Turbulence in Panama Canal Operations: ONE CEO Appeals to Government Amidst Transit Restrictions

Ocean Network Express CEO Jeremy Nixon voices concerns over delays as shipowners divert routes; Panama Canal faces challenges with reduced transits due to severe drought.


In response to the latest restrictions on transits through the Panama Canal, Jeremy Nixon, CEO of Ocean Network Express (ONE), has penned a letter to Panama’s President Laurentino Cortizo. The Panama Canal Authority (ACP) shocked the maritime industry on October 30 by announcing a reduction in booking slots and transits. The measures, effective from December 1 to January 31, 2024, will decrease the daily transits from 24 to 18, including both Neo-Panamax and Panamax locks. This move is a response to Panama’s severe drought, the worst in 73 years, leading to a shortage of fresh water for the canal.

Nixon expressed concern about ongoing delays and loading restrictions for large Neo-Panamax containerships, prompting consideration of alternative routes via the Suez Canal. He criticized the lack of significant infrastructure projects to improve water reliability and urged urgent action from the Panama government.

Despite ONE’s desire to remain loyal to the Panama Canal, other shipowners have already started diverting sailings to avoid uncertainty and potential high costs. Bloomberg reported instances of gas tankers making U-turns within 10 miles of the canal due to traffic jams caused by low water levels. The backlog of ships waiting to transit the canal has increased to 99 as of November 8, up from 79 on November 6.

For owners attempting to bypass the queue by purchasing slots at auction, costs are skyrocketing. Japan’s Eneos Group won a bid at $3.975 million, exceeding the previous top bid by $1 million.

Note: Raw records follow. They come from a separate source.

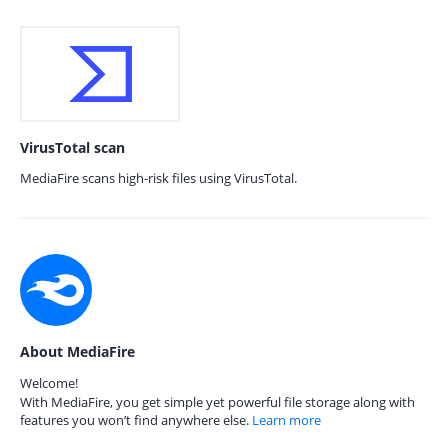
VirusTotal scan
MediaFire scans high-risk files using VirusTotal.
About MediaFire
Welcome!
With MediaFire, you get simple yet powerful file storage along with
features you won’t find anywhere else.
Learn more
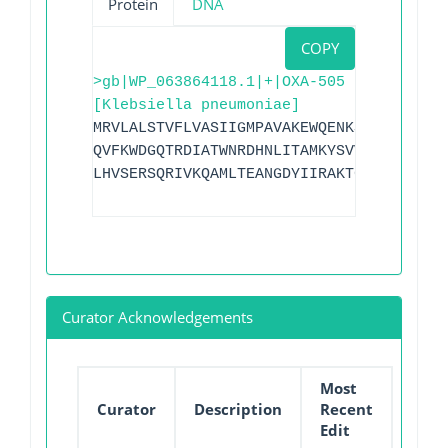
Protein
DNA
COPY
>gb|WP_063864118.1|+|OXA-505
[Klebsiella pneumoniae]
MRVLALSTVFLVASIIGMPAVAKEWQENKSWNAHFTEHK
QVFKWDGQTRDIATWNRDHNLITAMKYSVVPVYQEFARQ
LHVSERSQRIVKQAMLTEANGDYIIRAKTGYSTRIEPKI
Curator Acknowledgements
Most
Curator
Description
Recent
Edit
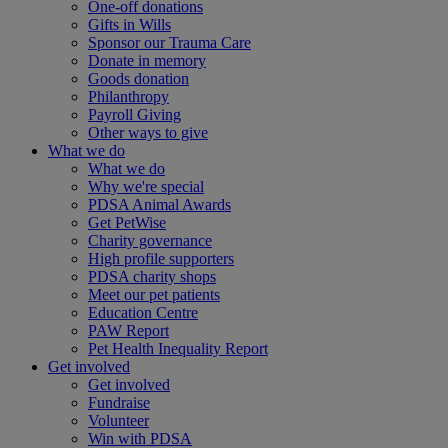
One-off donations
Gifts in Wills
Sponsor our Trauma Care
Donate in memory
Goods donation
Philanthropy
Payroll Giving
Other ways to give
What we do
What we do
Why we're special
PDSA Animal Awards
Get PetWise
Charity governance
High profile supporters
PDSA charity shops
Meet our pet patients
Education Centre
PAW Report
Pet Health Inequality Report
Get involved
Get involved
Fundraise
Volunteer
Win with PDSA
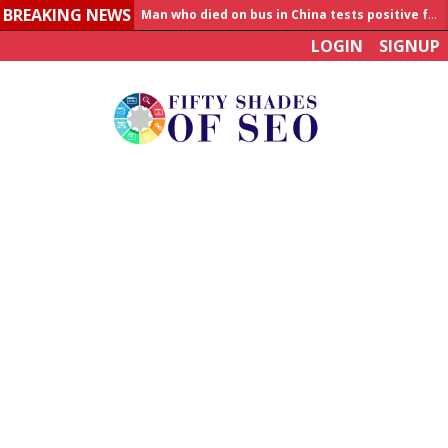
BREAKING NEWS
Man who died on bus in China tests positive for hantavirus
LOGIN
SIGNUP
Allahabad News
India to announce World Healthcare Summit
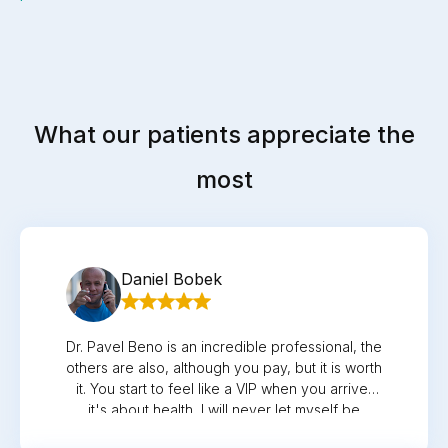
What our patients appreciate the
most
Daniel Bobek
Dr. Pavel Beno is an incredible professional, the
others are also, although you pay, but it is worth
it. You start to feel like a VIP when you arrive,
it's about health, I will never let myself be
treated elsewhere again. I'm looking forward to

The Panama Canal’s popularity stems from its shorter transit times between Asia and the US East Coast compared to other options. However, the current water crisis necessitates urgent measures. The ACP signed a contract with the US Army Corps of Engineers in 2021 to evaluate alternatives, and a preliminary report estimated a $2 billion cost for a new water management system, including a water reservoir. The ACP aspires to have these projects operational by the end of 2026, ensuring an additional supply of 1.4 billion cubic meters over the next few years to meet the canal’s annual requirement of 3.4 billion cubic meters.